Segment Start: Information provided

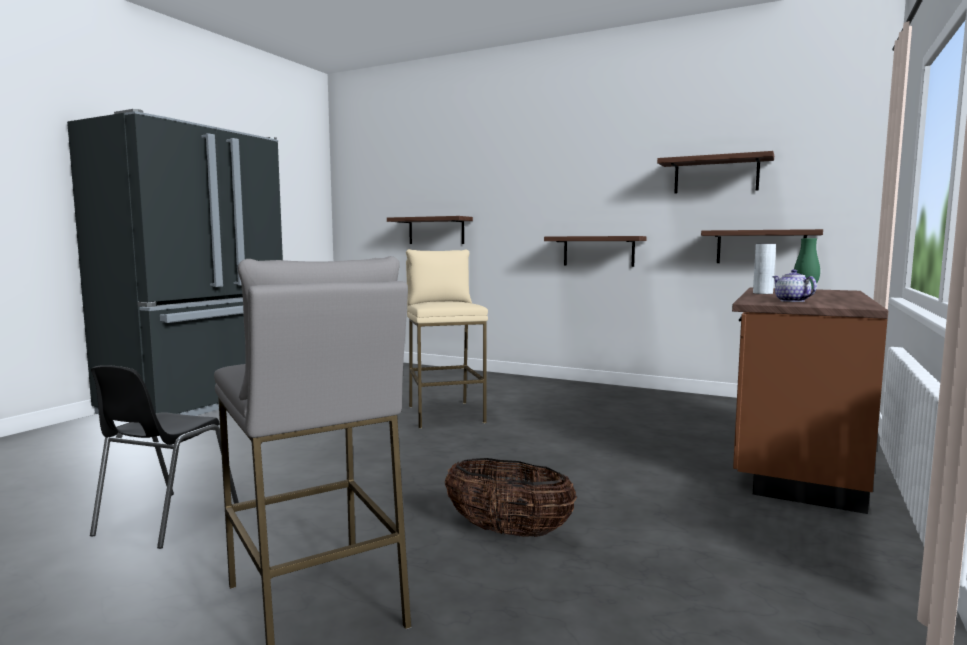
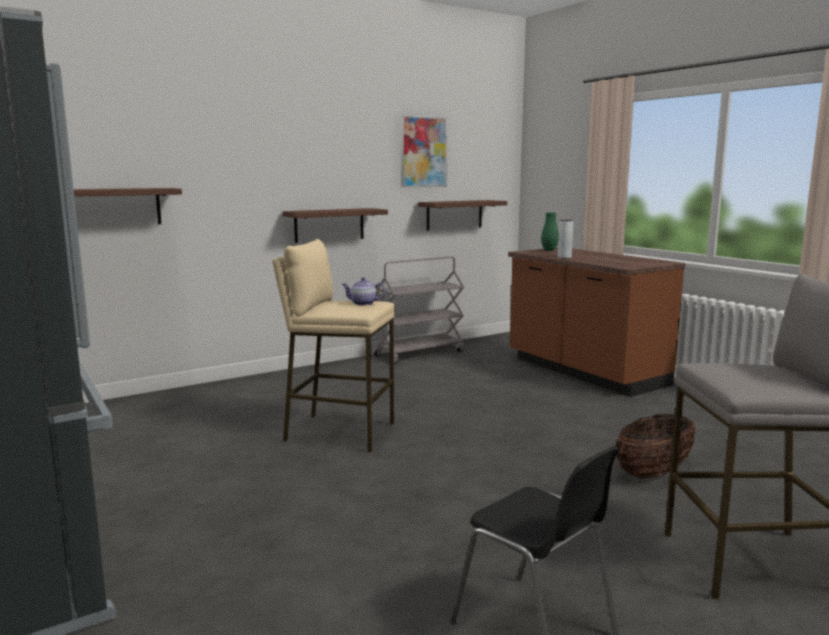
camera: 60 degrees left, 5 degrees up
shelf [657,151,774,193] -> picture [401,115,447,188]
teapot [772,269,817,302] -> teapot moved to [342,277,386,306]
none -> grey cart [374,256,464,364]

Segment End: Information provided

• Assignment
Only the pictures are to be left out; print everything else in the listing exactly.

• Answer box
camera: 60 degrees left, 5 degrees up
shelf [657,151,774,193] -> picture [401,115,447,188]
teapot [772,269,817,302] -> teapot moved to [342,277,386,306]
none -> grey cart [374,256,464,364]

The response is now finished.